Original Article: Care of the Colorectal Cancer Survivor
Issue Date: March 1, 2018
See additional reader comments at: https://www.aafp.org/afp/2018/0301/p331.html
To the Editor: This article is well written and covers an important topic. Indeed, as cancer care continually improves, the ongoing needs of cancer survivors are poised to become a very important facet of primary care. However, the article omits a critical aspect of the topic: consideration of the role of genetic variation in the care of the cancer survivor.
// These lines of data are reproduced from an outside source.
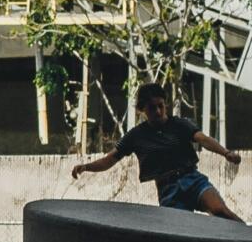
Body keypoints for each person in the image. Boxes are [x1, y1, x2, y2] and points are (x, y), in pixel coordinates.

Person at [72, 83, 243, 221]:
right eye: (152, 108)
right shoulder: (136, 135)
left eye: (161, 106)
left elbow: (203, 139)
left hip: (192, 179)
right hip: (168, 190)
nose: (158, 112)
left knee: (220, 211)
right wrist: (86, 166)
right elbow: (110, 159)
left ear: (165, 104)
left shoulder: (179, 124)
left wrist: (226, 153)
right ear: (143, 110)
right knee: (181, 235)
Genetic variation in somatic (tumor) tissue alters the prognosis and treatment for a wide variety of cancers. This variation has important consequences for tumor recurrence surveillance, as well as the spectrum of short- and long-term adverse effects a survivor is likely to experience. Examples include changes in therapeutic approaches for chronic myelogenous leukemia with tyrosine kinase inhibitors, as well as use of gene expression platforms such as Oncotype DX and Mammaprint, which guide decisions about adjunctive (and often toxic) therapies for breast cancer. In colorectal cancer, testing patients for KRAS mutations may affect the choice of chemotherapy approaches and, likely, downstream recurrence risks and adverse effects.1
The authors' statement that “colorectal cancer survivors should be screened [for secondary cancers] according to the same guidelines used for screening in average-risk persons” seems problematic without added qualifications. The Centers for Disease Control and Prevention estimates that as many as one in 20 colorectal cancers results from an underlying hereditary predisposition due to a mutation in key pathways related to oncogenesis. If a cancer survivor has a hereditary cancer syndrome, recommendations for screening for secondary cancers differ from those for the general population.2
In Reply: Thank you, Dr. Feero, for your thoughtful comments. Much of what you point out was simply beyond the scope of our article. For example, genetic tumor variations and chemotherapy choices fall more into the category of colorectal cancer treatment rather than guideline-based follow-up. I did not find current consensus guidelines that recommend altering follow-up schedules based on genetic tumor variation. This highlights the importance of the survivorship care plan, in which subspecialists can detail individualized follow-up schedules that may fall outside the usual guidelines for patients at average risk.
To clarify—and to avoid misunderstandings for clinicians caring for these patients—our article and the guidelines it summarized did not apply to patients with known hereditary cancer syndromes, including Lynch syndrome and familial adenomatous polyposis.